Lots of thoughts about this, of course. (Polaroid people lived through it, twice, and it was awful. I hope Kodak’s pensioners come out of this better than Polaroid’s did.) Lots of coverage, as you’d expect, in the Rochester Democrat & Chronicle, Kodak’s hometown paper.
Just one statistic: Kodak at its peak, circa 1985, had about 130,000 employees (one source says 145,000). Now it’s 17,000, and that number’s almost surely going to drop further.
I’ve said my piece over at New York magazine’s Daily Intel blog, and welcome any of you who are coming from that link.
I think it’s fair to say that the last time the word “Polaroid” was everywhere was 2003, when the Atlanta hip-hop duo Outkast released “Hey Ya.” It wasn’t just the song of the summer; it was the song of an entire year, ubiquitous on the air and in the mall, one of the last true mega-hits before the music business caved in on itself. It had an incredibly catchy, propulsive bass-and-synth groove at its core that keeps you bopping along, and the video riffs on an Ed Sullivan Show–ish TV appearance by the band (digitally turned into a foursome). And, of course, there was the bridge, built around a sexed-up line that every kid knew: “Shake it like a Polaroid picture.”
I’m not going to get into the whole don’t-shake-your-Polaroid-photos thing here; it’s been done to death. (Short recap: They don’t develop any faster, and you can crack ’em.) It’s like being the guy on Millennium Eve who kept insisting that the real turn of the century was at the start of 2001. He may have been right, but he missed out on a really big party.
Outkast’s Pola-moment starts at 3:53, but really, you should play the whole thing. It’s a perfect pop-meets-hip-hop song, the guys’ wardrobe is just great, and the production design is awesome.
My friend Emily recently asked me, at a party, whether this song comes up in the book. I was happy to tell her that it’s on page 1.
The title says it all. He’s tweeting.
Or rather, was. Seems to have gone quiet as of September. Come back, Din!

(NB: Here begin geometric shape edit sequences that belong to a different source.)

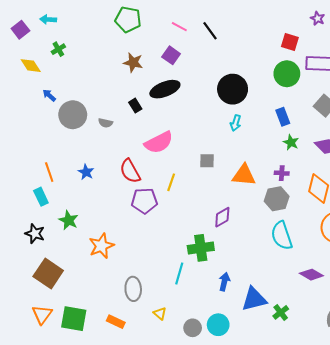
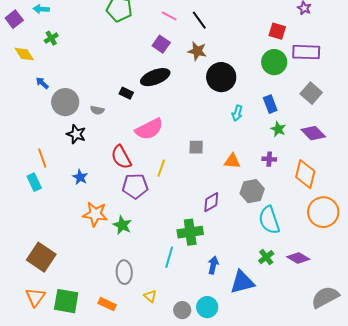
brown star: (133, 62) -> (197, 51), moved
black rectangle: (135, 106) -> (126, 93), turned -32
cyan arrow: (236, 123) -> (237, 113), moved
blue star: (86, 172) -> (80, 177), moved
orange triangle: (244, 175) -> (232, 161), size x0.7
gray hexagon: (277, 199) -> (252, 191), moved
green star: (69, 220) -> (122, 225), moved
black star: (35, 234) -> (76, 134), moved
orange star: (101, 246) -> (95, 214), moved, turned 30
green cross: (281, 312) -> (266, 257), moved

Last year, I picked up a Spectra camera through Craigslist, and it had a half-pack of expired film inside. It was at least a few years past its sell-by date, and I had no expectations that it would work at all. I don’t think I even intended to compose a photo; I just opened the camera and randomly pressed the shutter, and it sprang to life. Three minutes later I had this:
I had been standing in front of a closet shelf, and those are rolls of paper towels. As for the problems: the stripes come from unevenly aged pods of developer paste. The irregular greenish blobs at the top are areas where the negative is showing, because the paste didn’t spread all the way to the top of the photo. Technically, it’s a terrible picture; subjectively, it’s a keeper.
(Update: My wife just saw this photo, and said, “Froot Loops!” I think we have a title.)
While researching the book, I managed to obtain (don’t ask; it involved cash and a very long drive) a bound set of Polaroid’s in-house newspaper.
First called the Polaroid News Letter, then the Polaroid Newsletter, and later the Polaroid Update and briefly Viewpoint, the newspaper grew in polish and gloss over the years, while hanging onto a small-town quality. (I just opened the 1989 volume at random, and learned about Polaroid’s Ultimate Frisbee team.) The set runs from 1957 to 1994; don’t know whether it lasted past that point.
Someone did this project up nicely, with leather-trimmed bindings and heavy, creamy endpapers. There’s a loopy (in both senses) cursive logotype stamped in gold on the cover.
I’ll be posting curios from these pages as they bob up. Just for kicks, here’s a bit about the 1958 Christmas party, with your host, Dr. Edwin Land. Not to mention “his singing assistant, Alberta Cochran.”
Google doesn’t turn up much beyond a few phone-book listings for that name (though I did just learn that Alberta, Canada, contains a city called Cochrane).